Now that you’re this far into our countertops buyer’s guide, and more familiar with the many types of countertops out there, it’s time to start thinking about colors and styles. For many homeowners, this is easy enough: you probably already have a vision of your new kitchen in your head. However, if you’re open to ideas, here are some of the most popular kitchen styles found in U.S. homes:


This is probably the most common style of kitchen, simply because it marks a sort of “middle ground” between the two styles described below. Classic kitchens feature wood cabinets paired with granite or quartz countertops. While not as intentionally rustic as the farmhouse style, they also aren’t quite as cold and modern as, well, kitchens designed in the modern style.

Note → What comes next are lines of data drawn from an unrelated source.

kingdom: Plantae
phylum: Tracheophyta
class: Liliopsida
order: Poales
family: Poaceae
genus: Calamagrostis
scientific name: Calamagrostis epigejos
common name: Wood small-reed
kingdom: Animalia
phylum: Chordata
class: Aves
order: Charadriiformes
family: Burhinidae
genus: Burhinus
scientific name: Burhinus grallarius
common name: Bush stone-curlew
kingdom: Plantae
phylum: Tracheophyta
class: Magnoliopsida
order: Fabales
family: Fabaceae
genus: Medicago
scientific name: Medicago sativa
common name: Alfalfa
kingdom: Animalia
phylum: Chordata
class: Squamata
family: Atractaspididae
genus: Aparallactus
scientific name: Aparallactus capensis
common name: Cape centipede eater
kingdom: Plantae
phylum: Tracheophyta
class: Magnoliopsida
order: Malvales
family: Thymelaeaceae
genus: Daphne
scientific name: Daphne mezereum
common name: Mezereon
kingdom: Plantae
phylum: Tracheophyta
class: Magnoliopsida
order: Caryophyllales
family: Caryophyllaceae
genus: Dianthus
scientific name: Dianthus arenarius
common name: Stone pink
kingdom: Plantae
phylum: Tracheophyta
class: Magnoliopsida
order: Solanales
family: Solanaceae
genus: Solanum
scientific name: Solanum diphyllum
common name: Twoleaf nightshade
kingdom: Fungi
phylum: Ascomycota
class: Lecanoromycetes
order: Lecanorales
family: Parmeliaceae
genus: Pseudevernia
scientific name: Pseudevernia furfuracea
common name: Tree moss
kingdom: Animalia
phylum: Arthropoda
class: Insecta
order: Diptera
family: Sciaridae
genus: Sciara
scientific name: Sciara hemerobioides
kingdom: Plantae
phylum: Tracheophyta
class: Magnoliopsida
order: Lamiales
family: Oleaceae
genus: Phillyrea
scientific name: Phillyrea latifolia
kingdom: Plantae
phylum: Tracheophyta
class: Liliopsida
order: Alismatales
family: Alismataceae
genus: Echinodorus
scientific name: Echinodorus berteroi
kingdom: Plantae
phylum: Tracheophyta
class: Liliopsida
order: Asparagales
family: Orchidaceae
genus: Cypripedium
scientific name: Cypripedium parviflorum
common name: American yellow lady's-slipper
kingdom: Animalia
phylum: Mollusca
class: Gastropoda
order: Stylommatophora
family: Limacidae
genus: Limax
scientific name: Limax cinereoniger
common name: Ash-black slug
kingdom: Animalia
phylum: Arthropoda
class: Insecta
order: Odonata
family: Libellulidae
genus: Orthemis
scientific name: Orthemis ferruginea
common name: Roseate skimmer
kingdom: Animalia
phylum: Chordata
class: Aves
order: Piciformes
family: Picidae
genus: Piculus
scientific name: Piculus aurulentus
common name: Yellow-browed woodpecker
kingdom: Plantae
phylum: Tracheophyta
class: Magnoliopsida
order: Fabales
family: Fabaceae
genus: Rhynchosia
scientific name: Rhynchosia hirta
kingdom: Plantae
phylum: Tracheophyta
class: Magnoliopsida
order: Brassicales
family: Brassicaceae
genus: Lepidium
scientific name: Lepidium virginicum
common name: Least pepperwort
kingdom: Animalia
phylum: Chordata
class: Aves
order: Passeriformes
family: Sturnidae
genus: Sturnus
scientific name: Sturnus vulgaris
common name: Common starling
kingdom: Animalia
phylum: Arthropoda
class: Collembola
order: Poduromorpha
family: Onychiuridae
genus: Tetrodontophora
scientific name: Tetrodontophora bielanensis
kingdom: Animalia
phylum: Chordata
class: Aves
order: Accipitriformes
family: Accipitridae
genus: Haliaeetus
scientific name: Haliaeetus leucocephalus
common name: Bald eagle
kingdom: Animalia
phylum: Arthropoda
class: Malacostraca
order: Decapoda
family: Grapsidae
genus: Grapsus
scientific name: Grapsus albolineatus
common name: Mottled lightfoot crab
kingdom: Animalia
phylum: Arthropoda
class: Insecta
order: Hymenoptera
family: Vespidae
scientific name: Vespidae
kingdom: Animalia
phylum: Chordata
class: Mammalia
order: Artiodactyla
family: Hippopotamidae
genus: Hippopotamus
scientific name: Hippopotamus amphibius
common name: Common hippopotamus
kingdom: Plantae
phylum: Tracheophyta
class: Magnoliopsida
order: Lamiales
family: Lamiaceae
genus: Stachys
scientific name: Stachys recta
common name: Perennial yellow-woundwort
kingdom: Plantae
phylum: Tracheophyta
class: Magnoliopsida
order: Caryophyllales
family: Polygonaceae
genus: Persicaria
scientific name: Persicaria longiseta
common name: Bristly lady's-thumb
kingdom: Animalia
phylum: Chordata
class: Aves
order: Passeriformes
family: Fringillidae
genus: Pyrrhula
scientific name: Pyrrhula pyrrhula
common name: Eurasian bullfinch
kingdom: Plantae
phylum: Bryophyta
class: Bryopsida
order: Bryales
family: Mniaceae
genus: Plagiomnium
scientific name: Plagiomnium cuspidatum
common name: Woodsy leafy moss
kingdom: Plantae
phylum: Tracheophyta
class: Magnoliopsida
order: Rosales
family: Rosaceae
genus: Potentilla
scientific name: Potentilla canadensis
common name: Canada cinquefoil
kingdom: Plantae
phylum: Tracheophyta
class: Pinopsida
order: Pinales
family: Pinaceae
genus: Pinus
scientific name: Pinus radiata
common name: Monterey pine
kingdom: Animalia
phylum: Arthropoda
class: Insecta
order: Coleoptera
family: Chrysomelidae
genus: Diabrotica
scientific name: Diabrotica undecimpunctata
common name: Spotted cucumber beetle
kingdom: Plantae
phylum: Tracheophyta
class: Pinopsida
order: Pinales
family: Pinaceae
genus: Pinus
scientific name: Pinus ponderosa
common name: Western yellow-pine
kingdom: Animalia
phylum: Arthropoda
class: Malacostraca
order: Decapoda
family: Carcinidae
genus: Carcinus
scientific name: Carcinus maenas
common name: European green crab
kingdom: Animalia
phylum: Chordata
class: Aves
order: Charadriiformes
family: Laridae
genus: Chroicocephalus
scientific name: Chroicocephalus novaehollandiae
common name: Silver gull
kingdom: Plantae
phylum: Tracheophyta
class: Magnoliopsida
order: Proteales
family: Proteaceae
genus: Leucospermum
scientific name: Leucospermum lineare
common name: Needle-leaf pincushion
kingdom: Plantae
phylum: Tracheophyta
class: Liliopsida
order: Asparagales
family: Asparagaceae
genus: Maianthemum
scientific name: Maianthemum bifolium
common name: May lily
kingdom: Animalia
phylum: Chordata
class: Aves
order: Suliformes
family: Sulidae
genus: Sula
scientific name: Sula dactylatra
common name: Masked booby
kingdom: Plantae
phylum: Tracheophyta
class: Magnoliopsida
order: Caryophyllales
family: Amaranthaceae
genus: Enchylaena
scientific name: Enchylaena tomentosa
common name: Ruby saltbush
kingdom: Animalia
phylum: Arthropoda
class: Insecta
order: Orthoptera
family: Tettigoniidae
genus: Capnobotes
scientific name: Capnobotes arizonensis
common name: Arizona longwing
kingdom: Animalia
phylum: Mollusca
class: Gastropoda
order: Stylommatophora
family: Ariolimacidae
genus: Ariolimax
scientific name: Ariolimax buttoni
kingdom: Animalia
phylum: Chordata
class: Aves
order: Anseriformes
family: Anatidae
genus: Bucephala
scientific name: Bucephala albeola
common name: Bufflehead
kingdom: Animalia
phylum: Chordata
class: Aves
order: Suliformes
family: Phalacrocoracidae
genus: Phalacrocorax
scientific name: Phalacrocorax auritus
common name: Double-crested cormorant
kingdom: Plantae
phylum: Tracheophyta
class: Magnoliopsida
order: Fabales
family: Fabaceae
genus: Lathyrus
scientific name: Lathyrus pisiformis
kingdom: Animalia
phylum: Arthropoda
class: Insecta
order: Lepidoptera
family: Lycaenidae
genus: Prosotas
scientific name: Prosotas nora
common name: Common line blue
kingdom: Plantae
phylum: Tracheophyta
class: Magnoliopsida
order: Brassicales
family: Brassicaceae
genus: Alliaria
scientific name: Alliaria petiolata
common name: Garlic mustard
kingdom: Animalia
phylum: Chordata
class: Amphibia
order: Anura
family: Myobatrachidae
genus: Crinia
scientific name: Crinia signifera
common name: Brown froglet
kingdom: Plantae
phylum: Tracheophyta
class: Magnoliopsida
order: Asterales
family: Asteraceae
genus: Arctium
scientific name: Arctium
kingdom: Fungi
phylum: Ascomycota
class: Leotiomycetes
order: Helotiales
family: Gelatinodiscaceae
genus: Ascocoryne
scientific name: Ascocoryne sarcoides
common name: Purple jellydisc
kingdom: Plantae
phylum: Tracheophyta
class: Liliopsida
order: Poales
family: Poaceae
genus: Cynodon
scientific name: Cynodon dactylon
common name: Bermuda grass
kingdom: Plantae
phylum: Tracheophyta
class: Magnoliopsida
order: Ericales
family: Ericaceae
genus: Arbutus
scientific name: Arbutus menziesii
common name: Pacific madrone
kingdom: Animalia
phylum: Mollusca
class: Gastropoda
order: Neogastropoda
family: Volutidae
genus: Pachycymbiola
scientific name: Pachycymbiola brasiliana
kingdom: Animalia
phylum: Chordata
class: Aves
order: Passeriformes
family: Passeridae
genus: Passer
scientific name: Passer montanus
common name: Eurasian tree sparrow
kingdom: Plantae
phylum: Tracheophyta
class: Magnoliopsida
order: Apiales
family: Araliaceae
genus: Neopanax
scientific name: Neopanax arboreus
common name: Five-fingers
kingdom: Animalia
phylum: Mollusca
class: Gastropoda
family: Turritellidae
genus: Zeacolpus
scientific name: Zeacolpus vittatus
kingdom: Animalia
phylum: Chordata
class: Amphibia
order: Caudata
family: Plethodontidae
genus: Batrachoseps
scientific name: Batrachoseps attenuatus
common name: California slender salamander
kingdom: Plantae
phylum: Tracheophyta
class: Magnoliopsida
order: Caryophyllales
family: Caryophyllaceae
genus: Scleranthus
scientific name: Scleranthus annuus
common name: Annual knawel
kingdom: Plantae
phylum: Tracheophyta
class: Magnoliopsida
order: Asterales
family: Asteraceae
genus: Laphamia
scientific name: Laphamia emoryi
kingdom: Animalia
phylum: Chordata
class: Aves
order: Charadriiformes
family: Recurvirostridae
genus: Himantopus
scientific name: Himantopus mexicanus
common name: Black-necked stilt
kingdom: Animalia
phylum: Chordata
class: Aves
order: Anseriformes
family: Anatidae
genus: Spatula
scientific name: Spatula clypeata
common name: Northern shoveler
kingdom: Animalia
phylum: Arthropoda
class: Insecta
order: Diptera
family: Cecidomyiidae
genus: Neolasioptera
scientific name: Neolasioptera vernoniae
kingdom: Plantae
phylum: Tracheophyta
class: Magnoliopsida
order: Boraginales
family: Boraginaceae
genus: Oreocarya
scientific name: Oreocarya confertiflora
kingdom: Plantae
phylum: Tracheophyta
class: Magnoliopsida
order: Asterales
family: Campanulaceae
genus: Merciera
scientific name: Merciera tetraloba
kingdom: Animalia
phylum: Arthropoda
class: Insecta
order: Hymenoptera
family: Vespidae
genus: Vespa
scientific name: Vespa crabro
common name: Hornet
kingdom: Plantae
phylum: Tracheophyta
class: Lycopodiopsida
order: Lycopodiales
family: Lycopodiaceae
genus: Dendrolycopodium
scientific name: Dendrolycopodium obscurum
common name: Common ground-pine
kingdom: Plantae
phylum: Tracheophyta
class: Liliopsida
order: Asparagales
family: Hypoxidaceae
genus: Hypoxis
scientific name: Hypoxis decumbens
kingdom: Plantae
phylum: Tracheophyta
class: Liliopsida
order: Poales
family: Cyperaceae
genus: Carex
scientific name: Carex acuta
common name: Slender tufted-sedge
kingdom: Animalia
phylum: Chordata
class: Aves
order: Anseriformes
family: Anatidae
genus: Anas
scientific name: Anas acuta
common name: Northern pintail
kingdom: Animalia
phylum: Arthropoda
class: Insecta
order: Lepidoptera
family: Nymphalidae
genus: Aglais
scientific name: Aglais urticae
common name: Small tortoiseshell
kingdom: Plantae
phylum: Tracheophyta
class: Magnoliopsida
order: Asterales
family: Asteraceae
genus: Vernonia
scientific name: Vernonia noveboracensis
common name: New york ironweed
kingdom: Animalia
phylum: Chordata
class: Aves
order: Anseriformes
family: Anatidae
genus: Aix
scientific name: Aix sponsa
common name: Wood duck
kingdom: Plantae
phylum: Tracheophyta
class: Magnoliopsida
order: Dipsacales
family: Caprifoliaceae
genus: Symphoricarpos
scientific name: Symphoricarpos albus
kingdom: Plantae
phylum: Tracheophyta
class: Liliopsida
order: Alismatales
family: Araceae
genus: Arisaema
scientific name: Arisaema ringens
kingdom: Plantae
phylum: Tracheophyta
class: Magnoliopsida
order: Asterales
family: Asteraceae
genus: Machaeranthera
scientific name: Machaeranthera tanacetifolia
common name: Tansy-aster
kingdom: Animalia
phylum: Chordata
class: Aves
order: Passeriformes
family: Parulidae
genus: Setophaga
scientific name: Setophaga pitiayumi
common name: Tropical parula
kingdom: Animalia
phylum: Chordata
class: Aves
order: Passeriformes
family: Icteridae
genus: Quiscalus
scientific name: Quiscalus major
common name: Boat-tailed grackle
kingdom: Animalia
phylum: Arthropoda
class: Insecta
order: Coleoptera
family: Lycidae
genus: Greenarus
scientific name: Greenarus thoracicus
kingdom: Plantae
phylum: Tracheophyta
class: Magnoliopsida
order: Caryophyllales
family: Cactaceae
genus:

True to its name, modern is contemporary and sleek. This type of kitchen features simplified design and colors—most commonly, black, white, or charcoal grey. Modern kitchens make abundant use of stainless steel: even if it’s not featured as a countertop or accent, it’s certainly used for sinks and appliances.

There’s a simplicity and modernity that makes modern kitchens really appealing to many homeowners.


For some people, modern kitchens are just too sleek for them. They’re looking for something more warm, cozy, and inviting. They want their kitchen to remind them of the house they grew up in, or their grandparent’s home. This is why the farmhouse style is so popular right now. This down-to-earth style is evocative of country kitchens and lazy Saturday mornings.

Most farmhouse kitchens feature natural wood colors—conveyed through cabinets and a butcher block countertop accent—paired with a white ceramic sink and backsplash tile. One popular trend is to pair a white quartz or granite countertop with a butcher block kitchen island.

Work with an expert

Is this countertops buyer’s guide helping you figure out what you want your new kitchen or bathroom to look like? You’re in the perfect place to bring in a design or remodeling expert who can review your plans, provide you with constructive feedback, and—perhaps most importantly—start to help you price out your project by finding high-quality materials in your area.

If you’re looking to maximize the value boost you get out of your kitchen—or just spend less on your remodel—you’ll want to find high-quality countertops at wholesale or bulk-order prices. Talk to your contractor or designer about your options. A wholesale, direct importer in your area should have the right combination of selection and price needed to make your kitchen or bathroom dreams a reality.